> **What needs to be done**:
Given the records below, would you repeat exactly the lines that begin at the one containing "X243349627Y-121700520D02*" and end at the one containing "X203430000Y-123229480D01*", inclusive?

> **Information shown**:
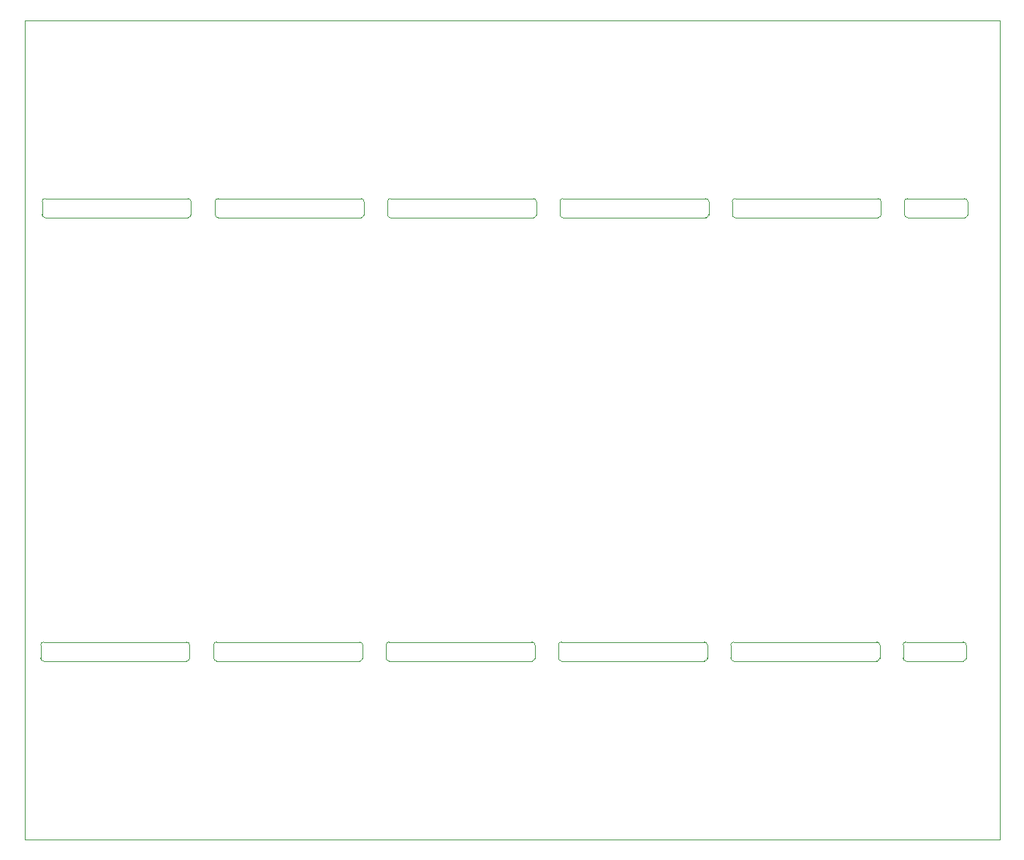
<source format=gm1>
G04 #@! TF.GenerationSoftware,KiCad,Pcbnew,8.0.6-8.0.6-0~ubuntu20.04.1*
G04 #@! TF.CreationDate,2024-11-10T22:02:34+01:00*
G04 #@! TF.ProjectId,home_auto,686f6d65-5f61-4757-946f-2e6b69636164,rev?*
G04 #@! TF.SameCoordinates,Original*
G04 #@! TF.FileFunction,Profile,NP*
%FSLAX46Y46*%
G04 Gerber Fmt 4.6, Leading zero omitted, Abs format (unit mm)*
G04 Created by KiCad (PCBNEW 8.0.6-8.0.6-0~ubuntu20.04.1) date 2024-11-10 22:02:34*
%MOMM*%
%LPD*%
G01*
G04 APERTURE LIST*
G04 #@! TA.AperFunction,Profile*
%ADD10C,0.050000*%
G04 #@! TD*
G04 APERTURE END LIST*
D10*
X160519479Y-69980746D02*
X143950147Y-69980746D01*
X143950520Y-72190000D02*
X160519480Y-72190000D01*
X160519479Y-69980746D02*
G75*
G02*
X160859654Y-70320893I21J-340154D01*
G01*
X143950520Y-72190000D02*
G75*
G02*
X143610373Y-71849853I1J340148D01*
G01*
X160859627Y-71849852D02*
G75*
G02*
X160519480Y-72189997I-340147J2D01*
G01*
X143610000Y-70320373D02*
G75*
G02*
X143950147Y-69980226I340146J1D01*
G01*
X160859626Y-70320893D02*
X160859626Y-71849852D01*
X143610000Y-70320373D02*
X143610000Y-71849853D01*
X223891040Y-72190373D02*
X240460000Y-72190373D01*
X240459999Y-69981119D02*
G75*
G02*
X240800181Y-70321266I1J-340181D01*
G01*
X223550520Y-70320746D02*
G75*
G02*
X223890667Y-69980520I340180J46D01*
G01*
X223891040Y-72190373D02*
G75*
G02*
X223550827Y-71850226I-40J340173D01*
G01*
X240459999Y-69981119D02*
X223890667Y-69981119D01*
X240800146Y-70321266D02*
X240800146Y-71850225D01*
X223550520Y-70320746D02*
X223550520Y-71850226D01*
X240800147Y-71850225D02*
G75*
G02*
X240460000Y-72190347I-340147J25D01*
G01*
X250820147Y-71850226D02*
G75*
G02*
X250480000Y-72190347I-340147J26D01*
G01*
X243510000Y-71850373D02*
X243510000Y-70320893D01*
X243849774Y-69980746D02*
X250479999Y-69980746D01*
X250480000Y-72190373D02*
X243870000Y-72190373D01*
X243509627Y-70320893D02*
G75*
G02*
X243849774Y-69980727I340173J-7D01*
G01*
X243850147Y-72190520D02*
G75*
G02*
X243510080Y-71850373I53J340120D01*
G01*
X250820147Y-71850226D02*
X250820147Y-70321267D01*
X250479999Y-69981120D02*
G75*
G02*
X250820080Y-70321267I1J-340080D01*
G01*
X180909626Y-70320893D02*
X180909626Y-71849852D01*
X180569479Y-69980746D02*
X164000147Y-69980746D01*
X180909627Y-71849852D02*
G75*
G02*
X180569480Y-72190027I-340127J-48D01*
G01*
X163660000Y-70320373D02*
X163660000Y-71849853D01*
X163660000Y-70320373D02*
G75*
G02*
X164000147Y-69980300I340100J-27D01*
G01*
X180569479Y-69980746D02*
G75*
G02*
X180909654Y-70320893I21J-340154D01*
G01*
X164000520Y-72190000D02*
X180569480Y-72190000D01*
X164000520Y-72190000D02*
G75*
G02*
X163660400Y-71849853I-20J340100D01*
G01*
X220499479Y-69980746D02*
X203930147Y-69980746D01*
X220499479Y-69980746D02*
G75*
G02*
X220839654Y-70320893I21J-340154D01*
G01*
X220839626Y-70320893D02*
X220839626Y-71849852D01*
X203590000Y-70320373D02*
X203590000Y-71849853D01*
X203930520Y-72190000D02*
X220499480Y-72190000D01*
X203590000Y-70320373D02*
G75*
G02*
X203930147Y-69980300I340100J-27D01*
G01*
X220839627Y-71849852D02*
G75*
G02*
X220499480Y-72190027I-340127J-48D01*
G01*
X203930520Y-72190000D02*
G75*
G02*
X203590400Y-71849853I-20J340100D01*
G01*
X200869627Y-71849852D02*
G75*
G02*
X200529480Y-72190027I-340127J-48D01*
G01*
X200529479Y-69980746D02*
X183960147Y-69980746D01*
X183620000Y-70320373D02*
G75*
G02*
X183960147Y-69980300I340100J-27D01*
G01*
X183960520Y-72190000D02*
X200529480Y-72190000D01*
X183960520Y-72190000D02*
G75*
G02*
X183620400Y-71849853I-20J340100D01*
G01*
X183620000Y-70320373D02*
X183620000Y-71849853D01*
X200869626Y-70320893D02*
X200869626Y-71849852D01*
X200529479Y-69980746D02*
G75*
G02*
X200869654Y-70320893I21J-340154D01*
G01*
X243689774Y-121360373D02*
X250319999Y-121360373D01*
X243350000Y-123230000D02*
X243350000Y-121700520D01*
X250320000Y-123570000D02*
X243710000Y-123570000D01*
X250660147Y-123229853D02*
X250660147Y-121700894D01*
X250319999Y-121360747D02*
G75*
G02*
X250660143Y-121700894I21J-340123D01*
G01*
X250660147Y-123229853D02*
G75*
G02*
X250320000Y-123570000I-340126J-21D01*
G01*
X243690147Y-123570147D02*
G75*
G02*
X243350003Y-123230000I3J340147D01*
G01*
X243349627Y-121700520D02*
G75*
G02*
X243689774Y-121360373I340144J3D01*
G01*
X240299999Y-121360746D02*
X223730667Y-121360746D01*
X240640146Y-121700893D02*
X240640146Y-123229852D01*
X223390520Y-121700373D02*
X223390520Y-123229853D01*
X223731040Y-123570000D02*
X240300000Y-123570000D01*
X223390520Y-121700373D02*
G75*
G02*
X223730667Y-121360226I340144J3D01*
G01*
X240299999Y-121360746D02*
G75*
G02*
X240640146Y-121700893I3J-340144D01*
G01*
X223731040Y-123570000D02*
G75*
G02*
X223390893Y-123229853I1J340148D01*
G01*
X240640147Y-123229852D02*
G75*
G02*
X240300000Y-123569999I-340144J-3D01*
G01*
X220339479Y-121360373D02*
X203770147Y-121360373D01*
X203770520Y-123569627D02*
X220339480Y-123569627D01*
X203770520Y-123569627D02*
G75*
G02*
X203430373Y-123229480I1J340148D01*
G01*
X220679626Y-121700520D02*
X220679626Y-123229479D01*
X203430000Y-121700000D02*
G75*
G02*
X203770147Y-121359853I340146J1D01*
G01*
X203430000Y-121700000D02*
X203430000Y-123229480D01*
X220679627Y-123229479D02*
G75*
G02*
X220339480Y-123569626I-340146J-1D01*
G01*
X220339479Y-121360373D02*
G75*
G02*
X220679626Y-121700520I1J-340146D01*
G01*
X200369479Y-121360373D02*
X183800147Y-121360373D01*
X183800520Y-123569627D02*
X200369480Y-123569627D01*
X183800520Y-123569627D02*
G75*
G02*
X183460373Y-123229480I1J340148D01*
G01*
X200709626Y-121700520D02*
X200709626Y-123229479D01*
X183460000Y-121700000D02*
G75*
G02*
X183800147Y-121359853I340146J1D01*
G01*
X183460000Y-121700000D02*
X183460000Y-123229480D01*
X200709627Y-123229479D02*
G75*
G02*
X200369480Y-123569626I-340146J-1D01*
G01*
X200369479Y-121360373D02*
G75*
G02*
X200709626Y-121700520I1J-340146D01*
G01*
X180409479Y-121360373D02*
X163840147Y-121360373D01*
X163840520Y-123569627D02*
X180409480Y-123569627D01*
X163840520Y-123569627D02*
G75*
G02*
X163500373Y-123229480I1J340148D01*
G01*
X180749626Y-121700520D02*
X180749626Y-123229479D01*
X163500000Y-121700000D02*
G75*
G02*
X163840147Y-121359853I340146J1D01*
G01*
X163500000Y-121700000D02*
X163500000Y-123229480D01*
X180749627Y-123229479D02*
G75*
G02*
X180409480Y-123569626I-340146J-1D01*
G01*
X180409479Y-121360373D02*
G75*
G02*
X180749626Y-121700520I1J-340146D01*
G01*
X160359479Y-121360373D02*
X143790147Y-121360373D01*
X160699626Y-121700520D02*
X160699626Y-123229479D01*
X143790520Y-123569627D02*
X160359480Y-123569627D01*
X143450000Y-121700000D02*
X143450000Y-123229480D01*
X143450000Y-121700000D02*
G75*
G02*
X143790147Y-121359850I340150J0D01*
G01*
X160359479Y-121360373D02*
G75*
G02*
X160699629Y-121700520I0J-340150D01*
G01*
X160699627Y-123229479D02*
G75*
G02*
X160359480Y-123569629I-340150J0D01*
G01*
X143790520Y-123569627D02*
G75*
G02*
X143450373Y-123229480I0J340147D01*
G01*
X141590000Y-49340000D02*
X254550000Y-49340000D01*
X254550000Y-144230000D01*
X141590000Y-144230000D01*
X141590000Y-49340000D01*
M02*

</source>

> **Problem solution**:
X243349627Y-121700520D02*
G75*
G02*
X243689774Y-121360373I340144J3D01*
G01*
X240299999Y-121360746D02*
X223730667Y-121360746D01*
X240640146Y-121700893D02*
X240640146Y-123229852D01*
X223390520Y-121700373D02*
X223390520Y-123229853D01*
X223731040Y-123570000D02*
X240300000Y-123570000D01*
X223390520Y-121700373D02*
G75*
G02*
X223730667Y-121360226I340144J3D01*
G01*
X240299999Y-121360746D02*
G75*
G02*
X240640146Y-121700893I3J-340144D01*
G01*
X223731040Y-123570000D02*
G75*
G02*
X223390893Y-123229853I1J340148D01*
G01*
X240640147Y-123229852D02*
G75*
G02*
X240300000Y-123569999I-340144J-3D01*
G01*
X220339479Y-121360373D02*
X203770147Y-121360373D01*
X203770520Y-123569627D02*
X220339480Y-123569627D01*
X203770520Y-123569627D02*
G75*
G02*
X203430373Y-123229480I1J340148D01*
G01*
X220679626Y-121700520D02*
X220679626Y-123229479D01*
X203430000Y-121700000D02*
G75*
G02*
X203770147Y-121359853I340146J1D01*
G01*
X203430000Y-121700000D02*
X203430000Y-123229480D01*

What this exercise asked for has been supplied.